Stored data:

↓

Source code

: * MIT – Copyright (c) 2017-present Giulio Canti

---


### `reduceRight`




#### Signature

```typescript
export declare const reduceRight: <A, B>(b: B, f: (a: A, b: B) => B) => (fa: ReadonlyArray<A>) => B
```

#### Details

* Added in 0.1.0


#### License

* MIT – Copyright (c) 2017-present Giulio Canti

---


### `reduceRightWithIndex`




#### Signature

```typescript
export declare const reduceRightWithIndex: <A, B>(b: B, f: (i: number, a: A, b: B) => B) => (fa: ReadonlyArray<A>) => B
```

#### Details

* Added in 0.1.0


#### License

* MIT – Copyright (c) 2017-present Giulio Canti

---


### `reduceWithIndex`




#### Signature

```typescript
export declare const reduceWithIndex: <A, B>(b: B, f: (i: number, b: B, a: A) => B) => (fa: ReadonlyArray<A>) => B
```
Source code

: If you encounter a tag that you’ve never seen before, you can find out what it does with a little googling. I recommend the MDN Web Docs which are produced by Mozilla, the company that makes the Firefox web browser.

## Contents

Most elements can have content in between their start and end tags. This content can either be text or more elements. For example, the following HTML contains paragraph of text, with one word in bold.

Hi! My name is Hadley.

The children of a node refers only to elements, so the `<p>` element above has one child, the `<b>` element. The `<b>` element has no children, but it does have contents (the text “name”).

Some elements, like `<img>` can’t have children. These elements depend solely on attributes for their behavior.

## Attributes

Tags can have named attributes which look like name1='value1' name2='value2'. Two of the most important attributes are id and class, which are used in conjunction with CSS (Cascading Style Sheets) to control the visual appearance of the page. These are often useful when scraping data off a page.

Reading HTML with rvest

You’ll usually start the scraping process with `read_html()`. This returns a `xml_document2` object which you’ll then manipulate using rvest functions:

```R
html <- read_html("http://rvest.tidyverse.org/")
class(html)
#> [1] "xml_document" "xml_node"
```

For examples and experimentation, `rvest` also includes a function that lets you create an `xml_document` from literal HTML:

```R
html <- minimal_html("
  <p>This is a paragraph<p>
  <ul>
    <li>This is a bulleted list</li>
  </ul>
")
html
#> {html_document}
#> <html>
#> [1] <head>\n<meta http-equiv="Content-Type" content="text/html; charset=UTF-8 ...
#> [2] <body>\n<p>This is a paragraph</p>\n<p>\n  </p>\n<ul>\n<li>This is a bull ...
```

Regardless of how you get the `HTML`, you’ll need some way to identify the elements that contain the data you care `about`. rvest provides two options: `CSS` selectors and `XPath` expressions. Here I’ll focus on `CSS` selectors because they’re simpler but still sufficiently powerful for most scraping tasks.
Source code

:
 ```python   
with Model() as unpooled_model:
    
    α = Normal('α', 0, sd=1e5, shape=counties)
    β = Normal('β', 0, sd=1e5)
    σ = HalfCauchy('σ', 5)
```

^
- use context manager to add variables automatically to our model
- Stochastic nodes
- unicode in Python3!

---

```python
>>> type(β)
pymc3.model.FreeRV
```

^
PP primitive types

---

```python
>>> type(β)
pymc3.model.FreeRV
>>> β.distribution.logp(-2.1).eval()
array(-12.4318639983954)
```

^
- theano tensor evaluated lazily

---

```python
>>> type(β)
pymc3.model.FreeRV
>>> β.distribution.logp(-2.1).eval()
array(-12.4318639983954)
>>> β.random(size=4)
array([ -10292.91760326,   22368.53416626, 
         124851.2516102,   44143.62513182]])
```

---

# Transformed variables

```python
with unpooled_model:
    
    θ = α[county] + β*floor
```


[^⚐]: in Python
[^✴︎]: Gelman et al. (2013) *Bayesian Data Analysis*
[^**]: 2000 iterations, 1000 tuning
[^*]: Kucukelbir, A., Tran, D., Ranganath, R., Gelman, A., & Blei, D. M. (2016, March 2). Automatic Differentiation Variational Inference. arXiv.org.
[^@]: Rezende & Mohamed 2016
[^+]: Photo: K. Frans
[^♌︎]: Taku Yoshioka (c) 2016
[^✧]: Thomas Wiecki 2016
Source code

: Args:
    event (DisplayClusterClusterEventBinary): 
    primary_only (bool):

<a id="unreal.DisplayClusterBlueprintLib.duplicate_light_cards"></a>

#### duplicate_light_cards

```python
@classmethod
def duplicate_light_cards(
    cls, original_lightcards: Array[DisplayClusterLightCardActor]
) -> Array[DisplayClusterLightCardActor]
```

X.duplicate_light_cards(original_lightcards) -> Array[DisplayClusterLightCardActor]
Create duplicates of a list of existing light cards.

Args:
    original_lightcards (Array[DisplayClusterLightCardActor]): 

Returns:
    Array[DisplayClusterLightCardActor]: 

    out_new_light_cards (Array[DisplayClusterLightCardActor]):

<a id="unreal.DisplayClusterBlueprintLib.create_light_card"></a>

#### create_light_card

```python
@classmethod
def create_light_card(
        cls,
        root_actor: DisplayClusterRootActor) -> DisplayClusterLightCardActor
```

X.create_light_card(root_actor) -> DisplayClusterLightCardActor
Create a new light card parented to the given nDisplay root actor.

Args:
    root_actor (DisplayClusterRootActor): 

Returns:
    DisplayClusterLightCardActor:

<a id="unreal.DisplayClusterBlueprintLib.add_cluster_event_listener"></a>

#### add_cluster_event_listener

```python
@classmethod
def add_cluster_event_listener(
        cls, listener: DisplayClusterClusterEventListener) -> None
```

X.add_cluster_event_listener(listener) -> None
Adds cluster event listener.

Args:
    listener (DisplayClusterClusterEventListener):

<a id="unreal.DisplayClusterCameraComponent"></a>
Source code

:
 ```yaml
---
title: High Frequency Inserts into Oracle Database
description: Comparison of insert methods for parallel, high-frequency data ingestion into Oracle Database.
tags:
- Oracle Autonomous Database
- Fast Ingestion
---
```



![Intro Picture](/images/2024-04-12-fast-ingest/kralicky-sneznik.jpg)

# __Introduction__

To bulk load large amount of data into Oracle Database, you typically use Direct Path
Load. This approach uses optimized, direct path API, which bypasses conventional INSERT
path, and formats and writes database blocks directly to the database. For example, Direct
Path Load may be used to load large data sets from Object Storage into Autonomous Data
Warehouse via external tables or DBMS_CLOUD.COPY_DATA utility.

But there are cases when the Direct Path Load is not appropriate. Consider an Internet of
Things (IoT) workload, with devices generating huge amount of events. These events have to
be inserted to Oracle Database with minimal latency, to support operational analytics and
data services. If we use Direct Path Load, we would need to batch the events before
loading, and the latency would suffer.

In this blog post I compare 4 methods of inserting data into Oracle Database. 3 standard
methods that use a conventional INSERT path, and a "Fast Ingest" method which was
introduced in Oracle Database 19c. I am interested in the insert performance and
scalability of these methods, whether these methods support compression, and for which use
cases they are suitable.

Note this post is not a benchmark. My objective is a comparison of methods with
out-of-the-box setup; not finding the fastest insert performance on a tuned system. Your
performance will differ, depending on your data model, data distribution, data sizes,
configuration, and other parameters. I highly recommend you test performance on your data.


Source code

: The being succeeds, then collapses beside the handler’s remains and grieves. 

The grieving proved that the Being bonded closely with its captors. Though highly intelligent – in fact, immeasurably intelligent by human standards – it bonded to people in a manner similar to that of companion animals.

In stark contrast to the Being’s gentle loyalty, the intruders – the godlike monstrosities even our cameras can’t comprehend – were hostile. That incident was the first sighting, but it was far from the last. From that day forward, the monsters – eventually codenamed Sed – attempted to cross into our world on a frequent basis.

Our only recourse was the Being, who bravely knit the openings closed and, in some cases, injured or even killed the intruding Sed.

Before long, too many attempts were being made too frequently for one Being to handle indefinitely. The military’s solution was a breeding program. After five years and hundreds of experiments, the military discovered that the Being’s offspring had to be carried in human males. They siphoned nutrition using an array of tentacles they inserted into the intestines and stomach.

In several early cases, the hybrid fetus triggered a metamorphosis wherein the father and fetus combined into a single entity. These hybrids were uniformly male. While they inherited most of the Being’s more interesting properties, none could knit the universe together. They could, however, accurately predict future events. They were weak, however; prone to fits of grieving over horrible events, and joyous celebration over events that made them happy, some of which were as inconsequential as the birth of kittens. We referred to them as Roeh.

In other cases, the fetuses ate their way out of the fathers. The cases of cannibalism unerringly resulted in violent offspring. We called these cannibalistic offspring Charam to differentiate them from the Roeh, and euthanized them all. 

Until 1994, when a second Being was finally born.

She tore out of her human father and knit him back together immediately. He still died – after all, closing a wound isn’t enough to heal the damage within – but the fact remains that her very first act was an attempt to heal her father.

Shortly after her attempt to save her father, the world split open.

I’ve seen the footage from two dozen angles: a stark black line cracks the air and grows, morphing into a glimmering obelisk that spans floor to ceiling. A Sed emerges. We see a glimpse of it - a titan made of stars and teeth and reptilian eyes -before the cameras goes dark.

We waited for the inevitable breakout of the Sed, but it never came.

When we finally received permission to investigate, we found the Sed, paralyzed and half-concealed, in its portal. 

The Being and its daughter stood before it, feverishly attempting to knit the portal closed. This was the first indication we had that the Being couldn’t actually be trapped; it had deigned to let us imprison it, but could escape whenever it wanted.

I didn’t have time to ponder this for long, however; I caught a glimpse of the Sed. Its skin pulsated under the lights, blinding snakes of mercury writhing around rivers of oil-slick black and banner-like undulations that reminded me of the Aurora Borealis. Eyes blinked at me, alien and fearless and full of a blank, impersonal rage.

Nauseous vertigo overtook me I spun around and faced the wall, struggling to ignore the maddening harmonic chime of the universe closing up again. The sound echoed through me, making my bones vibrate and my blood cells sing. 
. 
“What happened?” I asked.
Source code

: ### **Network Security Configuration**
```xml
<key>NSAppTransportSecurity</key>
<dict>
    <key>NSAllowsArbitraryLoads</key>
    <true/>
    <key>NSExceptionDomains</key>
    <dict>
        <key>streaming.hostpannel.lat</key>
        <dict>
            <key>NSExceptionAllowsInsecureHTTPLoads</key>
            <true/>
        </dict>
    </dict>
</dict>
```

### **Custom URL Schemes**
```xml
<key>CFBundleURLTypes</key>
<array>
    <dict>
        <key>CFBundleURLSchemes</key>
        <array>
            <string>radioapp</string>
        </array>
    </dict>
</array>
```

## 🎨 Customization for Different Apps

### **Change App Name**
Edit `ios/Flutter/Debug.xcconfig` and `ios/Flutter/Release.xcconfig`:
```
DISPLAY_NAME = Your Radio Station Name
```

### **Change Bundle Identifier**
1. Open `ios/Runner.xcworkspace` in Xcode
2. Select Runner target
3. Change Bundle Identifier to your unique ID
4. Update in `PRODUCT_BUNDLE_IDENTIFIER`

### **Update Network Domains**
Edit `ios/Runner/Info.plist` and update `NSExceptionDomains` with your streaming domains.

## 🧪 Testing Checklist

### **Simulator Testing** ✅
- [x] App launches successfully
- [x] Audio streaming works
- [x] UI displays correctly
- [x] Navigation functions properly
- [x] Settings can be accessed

↑

REQUIREMENT =
Across the data above, count the lines that include the word "Oracle", and respond with the number alone.

ANSWER TO THE PROBLEM =
7